▶ **Written task**:
The task calls for an exact copy of the records, without any images.

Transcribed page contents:
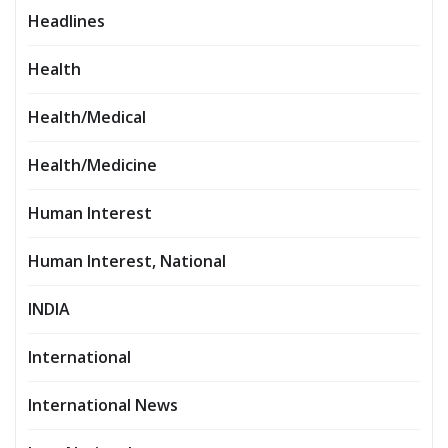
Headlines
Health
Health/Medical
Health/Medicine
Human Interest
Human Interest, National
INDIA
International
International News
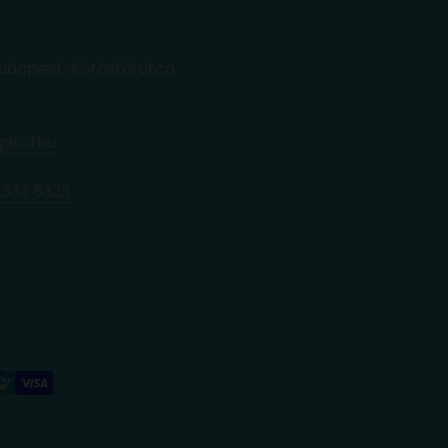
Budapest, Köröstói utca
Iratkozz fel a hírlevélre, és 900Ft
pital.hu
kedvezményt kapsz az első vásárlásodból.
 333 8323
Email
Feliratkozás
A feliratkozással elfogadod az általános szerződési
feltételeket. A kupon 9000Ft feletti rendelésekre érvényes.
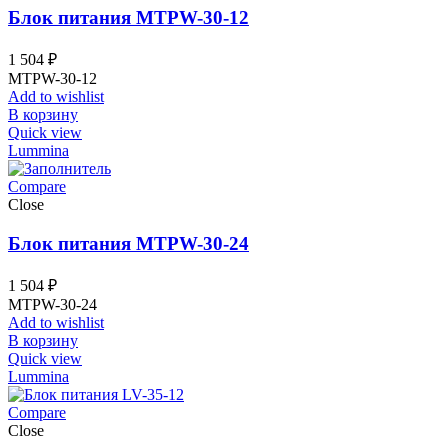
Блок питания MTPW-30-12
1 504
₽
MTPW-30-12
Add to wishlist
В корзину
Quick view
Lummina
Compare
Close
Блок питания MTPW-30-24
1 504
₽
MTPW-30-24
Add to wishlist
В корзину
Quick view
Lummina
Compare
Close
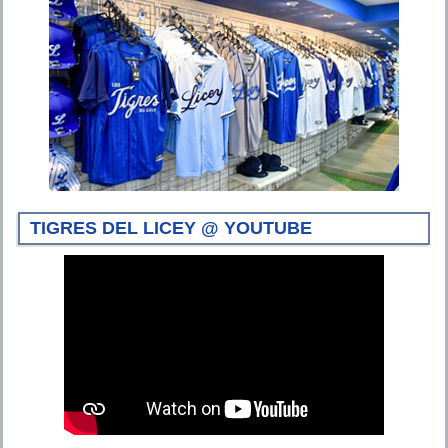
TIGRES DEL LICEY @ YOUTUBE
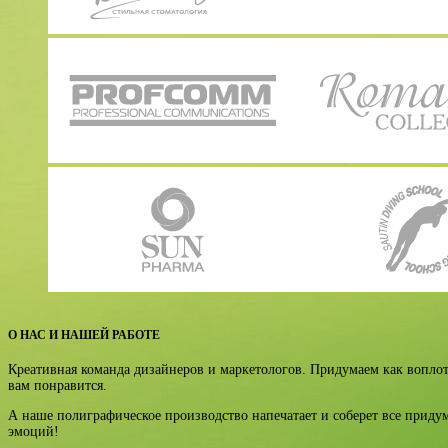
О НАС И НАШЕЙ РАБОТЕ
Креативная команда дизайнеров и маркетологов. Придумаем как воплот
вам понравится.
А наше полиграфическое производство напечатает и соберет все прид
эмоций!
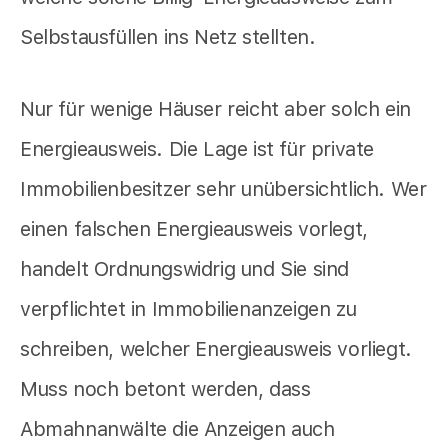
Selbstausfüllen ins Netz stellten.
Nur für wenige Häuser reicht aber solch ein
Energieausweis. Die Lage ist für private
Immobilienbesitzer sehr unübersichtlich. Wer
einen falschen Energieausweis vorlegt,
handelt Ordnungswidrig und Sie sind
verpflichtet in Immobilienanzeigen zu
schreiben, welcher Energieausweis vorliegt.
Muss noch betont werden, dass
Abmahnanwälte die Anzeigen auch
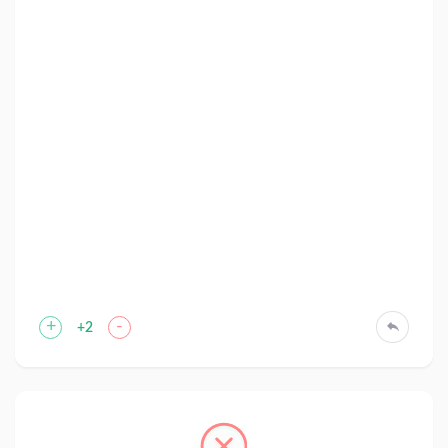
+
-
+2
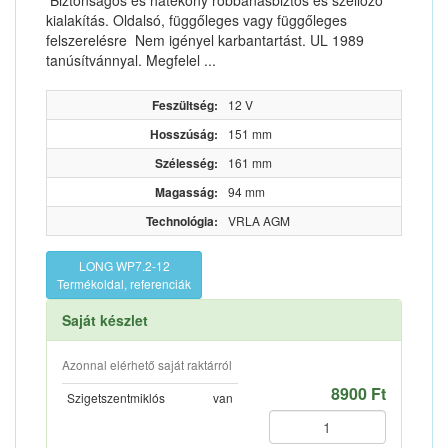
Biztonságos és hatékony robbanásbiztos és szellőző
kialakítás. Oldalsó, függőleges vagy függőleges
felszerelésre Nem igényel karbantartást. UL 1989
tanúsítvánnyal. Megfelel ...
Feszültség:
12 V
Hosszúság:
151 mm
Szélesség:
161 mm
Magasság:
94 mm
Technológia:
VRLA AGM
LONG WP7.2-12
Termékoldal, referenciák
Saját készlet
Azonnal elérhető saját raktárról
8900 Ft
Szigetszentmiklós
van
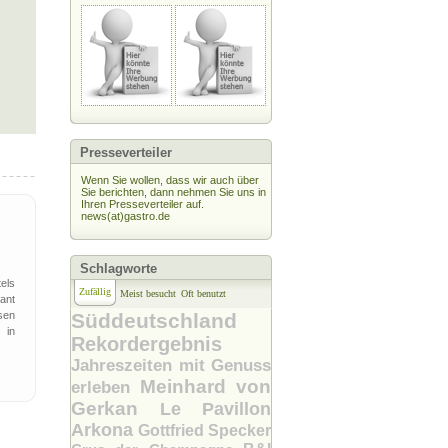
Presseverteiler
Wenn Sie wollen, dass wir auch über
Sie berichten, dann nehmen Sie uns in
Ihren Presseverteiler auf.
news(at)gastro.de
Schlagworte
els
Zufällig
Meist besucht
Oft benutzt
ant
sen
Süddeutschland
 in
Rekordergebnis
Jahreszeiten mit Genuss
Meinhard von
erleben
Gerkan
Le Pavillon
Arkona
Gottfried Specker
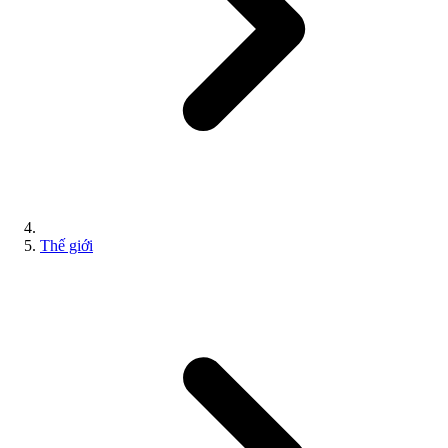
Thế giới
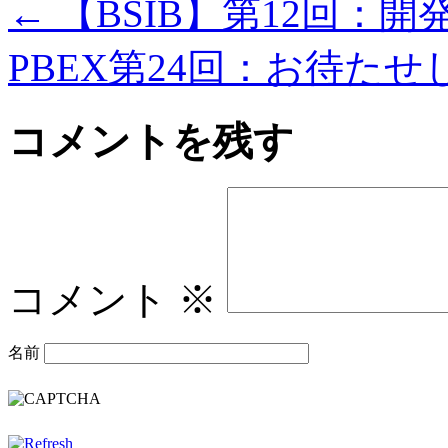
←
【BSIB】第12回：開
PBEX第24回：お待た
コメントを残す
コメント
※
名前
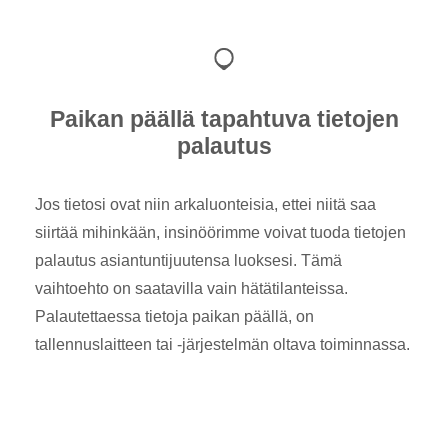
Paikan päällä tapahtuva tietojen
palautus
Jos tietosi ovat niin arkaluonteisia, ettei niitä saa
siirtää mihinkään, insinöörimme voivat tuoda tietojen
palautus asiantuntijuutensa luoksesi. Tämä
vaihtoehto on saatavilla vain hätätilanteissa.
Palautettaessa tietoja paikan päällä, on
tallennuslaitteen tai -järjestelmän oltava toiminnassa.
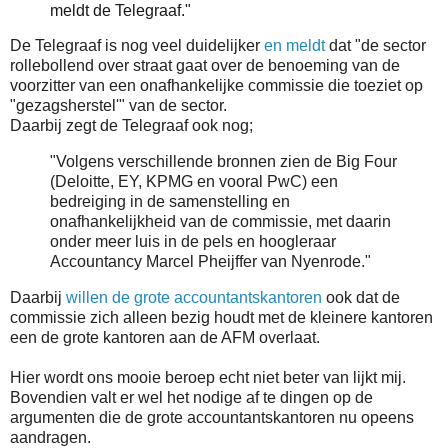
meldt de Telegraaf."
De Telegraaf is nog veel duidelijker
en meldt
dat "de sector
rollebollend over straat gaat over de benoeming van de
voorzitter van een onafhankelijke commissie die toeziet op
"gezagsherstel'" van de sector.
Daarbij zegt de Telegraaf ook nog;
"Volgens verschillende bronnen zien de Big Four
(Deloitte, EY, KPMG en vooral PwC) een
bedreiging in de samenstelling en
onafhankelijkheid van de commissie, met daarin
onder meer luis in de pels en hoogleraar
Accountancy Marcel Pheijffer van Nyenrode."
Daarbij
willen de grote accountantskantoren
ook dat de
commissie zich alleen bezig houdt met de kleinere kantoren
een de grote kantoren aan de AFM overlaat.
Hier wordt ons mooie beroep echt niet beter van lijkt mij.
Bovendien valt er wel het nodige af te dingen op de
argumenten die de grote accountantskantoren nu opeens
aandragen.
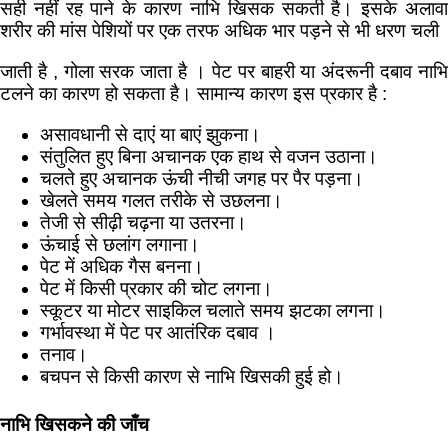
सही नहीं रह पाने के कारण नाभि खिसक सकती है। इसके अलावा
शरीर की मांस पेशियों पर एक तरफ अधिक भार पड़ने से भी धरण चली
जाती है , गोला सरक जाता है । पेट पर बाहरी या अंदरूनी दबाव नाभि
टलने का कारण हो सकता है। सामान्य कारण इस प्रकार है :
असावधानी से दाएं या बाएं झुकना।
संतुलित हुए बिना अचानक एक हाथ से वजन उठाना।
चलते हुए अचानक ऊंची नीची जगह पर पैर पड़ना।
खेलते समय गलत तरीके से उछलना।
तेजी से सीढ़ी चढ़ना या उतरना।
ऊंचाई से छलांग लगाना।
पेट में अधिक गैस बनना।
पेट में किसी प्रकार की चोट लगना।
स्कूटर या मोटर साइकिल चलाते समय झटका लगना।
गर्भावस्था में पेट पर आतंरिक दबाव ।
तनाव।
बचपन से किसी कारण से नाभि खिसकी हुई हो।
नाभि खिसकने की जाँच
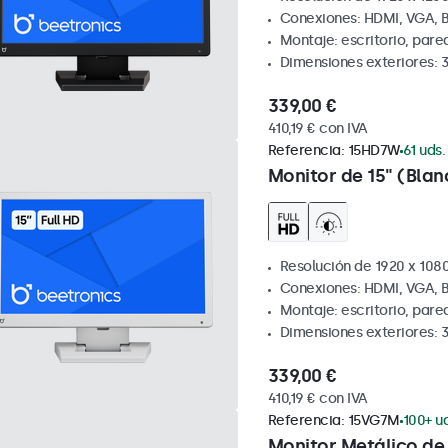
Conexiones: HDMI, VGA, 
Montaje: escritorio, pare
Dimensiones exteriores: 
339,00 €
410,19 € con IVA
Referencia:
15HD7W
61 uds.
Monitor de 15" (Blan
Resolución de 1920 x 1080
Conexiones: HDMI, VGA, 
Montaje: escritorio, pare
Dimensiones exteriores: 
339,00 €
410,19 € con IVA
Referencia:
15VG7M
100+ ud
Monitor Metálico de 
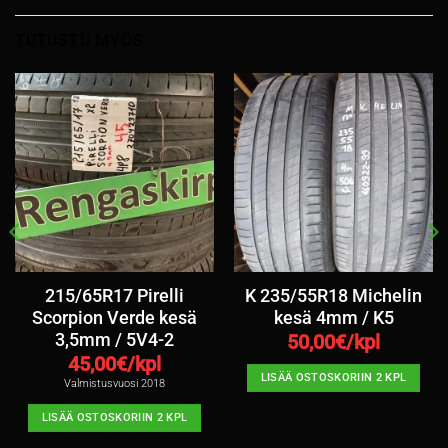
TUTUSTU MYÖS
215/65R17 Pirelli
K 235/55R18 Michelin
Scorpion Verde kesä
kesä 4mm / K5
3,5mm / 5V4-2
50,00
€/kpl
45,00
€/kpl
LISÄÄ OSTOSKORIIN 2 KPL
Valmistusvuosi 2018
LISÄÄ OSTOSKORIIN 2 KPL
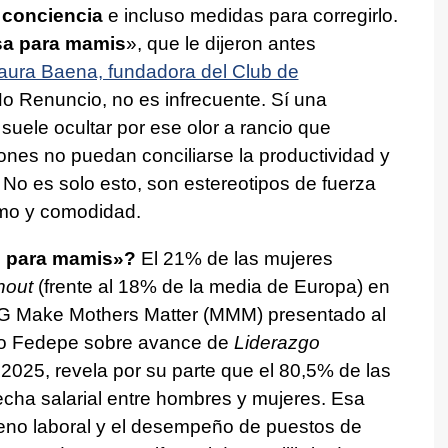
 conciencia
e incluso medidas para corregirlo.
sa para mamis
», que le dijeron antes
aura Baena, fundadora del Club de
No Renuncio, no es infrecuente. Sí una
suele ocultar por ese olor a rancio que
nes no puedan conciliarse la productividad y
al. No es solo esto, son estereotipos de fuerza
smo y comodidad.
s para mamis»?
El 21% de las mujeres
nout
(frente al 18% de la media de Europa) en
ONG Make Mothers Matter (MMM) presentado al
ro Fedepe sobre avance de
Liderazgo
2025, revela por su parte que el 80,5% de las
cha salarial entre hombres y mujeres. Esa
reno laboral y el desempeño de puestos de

▶ **Answer for the task**:
Headlines
Health
Health/Medical
Health/Medicine
Human Interest
Human Interest, National
INDIA
International
International News
Budapest, Köröstói utca
Iratkozz fel a hírlevélre, és 900Ft
pital.hu
kedvezményt kapsz az első vásárlásodból.
 333 8323
Email
Feliratkozás
A feliratkozással elfogadod az általános szerződési
feltételeket. A kupon 9000Ft feletti rendelésekre érvényes.
Блок питания MTPW-30-12
1 504
₽
MTPW-30-12
Add to wishlist
В корзину
Quick view
Lummina
Compare
Close
Блок питания MTPW-30-24
1 504
₽
MTPW-30-24
Add to wishlist
В корзину
Quick view
Lummina
Compare
Close
TIGRES DEL LICEY @ YOUTUBE
О НАС И НАШЕЙ РАБОТЕ
Креативная команда дизайнеров и маркетологов. Придумаем как воплот
вам понравится.
А наше полиграфическое производство напечатает и соберет все прид
эмоций!
Selbstausfüllen ins Netz stellten.
Nur für wenige Häuser reicht aber solch ein
Energieausweis. Die Lage ist für private
Immobilienbesitzer sehr unübersichtlich. Wer
einen falschen Energieausweis vorlegt,
handelt Ordnungswidrig und Sie sind
verpflichtet in Immobilienanzeigen zu
schreiben, welcher Energieausweis vorliegt.
Muss noch betont werden, dass
Abmahnanwälte die Anzeigen auch
+
-
+2
Biztonságos és hatékony robbanásbiztos és szellőző
kialakítás. Oldalsó, függőleges vagy függőleges
felszerelésre Nem igényel karbantartást. UL 1989
tanúsítvánnyal. Megfelel ...
Feszültség:
12 V
Hosszúság:
151 mm
Szélesség:
161 mm
Magasság:
94 mm
Technológia:
VRLA AGM
LONG WP7.2-12
Termékoldal, referenciák
Saját készlet
Azonnal elérhető saját raktárról
8900 Ft
Szigetszentmiklós
van
Presseverteiler
Wenn Sie wollen, dass wir auch über
Sie berichten, dann nehmen Sie uns in
Ihren Presseverteiler auf.
news(at)gastro.de
Schlagworte
els
Zufällig
Meist besucht
Oft benutzt
ant
sen
Süddeutschland
 in
Rekordergebnis
Jahreszeiten mit Genuss
Meinhard von
erleben
Gerkan
Le Pavillon
Arkona
Gottfried Specker
Thế giới
←
【BSIB】第12回：開
PBEX第24回：お待た
コメントを残す
コメント
※
名前
Paikan päällä tapahtuva tietojen
palautus
Jos tietosi ovat niin arkaluonteisia, ettei niitä saa
siirtää mihinkään, insinöörimme voivat tuoda tietojen
palautus asiantuntijuutensa luoksesi. Tämä
vaihtoehto on saatavilla vain hätätilanteissa.
Palautettaessa tietoja paikan päällä, on
tallennuslaitteen tai -järjestelmän oltava toiminnassa.
meldt de Telegraaf."
De Telegraaf is nog veel duidelijker
en meldt
dat "de sector
rollebollend over straat gaat over de benoeming van de
voorzitter van een onafhankelijke commissie die toeziet op
"gezagsherstel'" van de sector.
Daarbij zegt de Telegraaf ook nog;
"Volgens verschillende bronnen zien de Big Four
(Deloitte, EY, KPMG en vooral PwC) een
bedreiging in de samenstelling en
onafhankelijkheid van de commissie, met daarin
onder meer luis in de pels en hoogleraar
Accountancy Marcel Pheijffer van Nyenrode."
Daarbij
willen de grote accountantskantoren
ook dat de
commissie zich alleen bezig houdt met de kleinere kantoren
een de grote kantoren aan de AFM overlaat.
Hier wordt ons mooie beroep echt niet beter van lijkt mij.
Bovendien valt er wel het nodige af te dingen op de
argumenten die de grote accountantskantoren nu opeens
aandragen.
सही नहीं रह पाने के कारण नाभि खिसक सकती है। इसके अलावा
शरीर की मांस पेशियों पर एक तरफ अधिक भार पड़ने से भी धरण चली
जाती है , गोला सरक जाता है । पेट पर बाहरी या अंदरूनी दबाव नाभि
टलने का कारण हो सकता है। सामान्य कारण इस प्रकार है :
असावधानी से दाएं या बाएं झुकना।
संतुलित हुए बिना अचानक एक हाथ से वजन उठाना।
चलते हुए अचानक ऊंची नीची जगह पर पैर पड़ना।
खेलते समय गलत तरीके से उछलना।
तेजी से सीढ़ी चढ़ना या उतरना।
ऊंचाई से छलांग लगाना।
पेट में अधिक गैस बनना।
पेट में किसी प्रकार की चोट लगना।
स्कूटर या मोटर साइकिल चलाते समय झटका लगना।
गर्भावस्था में पेट पर आतंरिक दबाव ।
तनाव।
बचपन से किसी कारण से नाभि खिसकी हुई हो।
नाभि खिसकने की जाँच
Conexiones: HDMI, VGA, 
Montaje: escritorio, pare
Dimensiones exteriores: 
339,00 €
410,19 € con IVA
Referencia:
15HD7W
61 uds.
Monitor de 15" (Blan
Resolución de 1920 x 1080
Conexiones: HDMI, VGA, 
Montaje: escritorio, pare
Dimensiones exteriores: 
339,00 €
410,19 € con IVA
Referencia:
15VG7M
100+ ud
Monitor Metálico de 
TUTUSTU MYÖS
215/65R17 Pirelli
K 235/55R18 Michelin
Scorpion Verde kesä
kesä 4mm / K5
3,5mm / 5V4-2
50,00
€/kpl
45,00
€/kpl
LISÄÄ OSTOSKORIIN 2 KPL
Valmistusvuosi 2018
LISÄÄ OSTOSKORIIN 2 KPL
 conciencia
e incluso medidas para corregirlo.
sa para mamis
», que le dijeron antes
aura Baena, fundadora del Club de
No Renuncio, no es infrecuente. Sí una
suele ocultar por ese olor a rancio que
nes no puedan conciliarse la productividad y
al. No es solo esto, son estereotipos de fuerza
smo y comodidad.
s para mamis»?
El 21% de las mujeres
nout
(frente al 18% de la media de Europa) en
ONG Make Mothers Matter (MMM) presentado al
ro Fedepe sobre avance de
Liderazgo
2025, revela por su parte que el 80,5% de las
cha salarial entre hombres y mujeres. Esa
reno laboral y el desempeño de puestos de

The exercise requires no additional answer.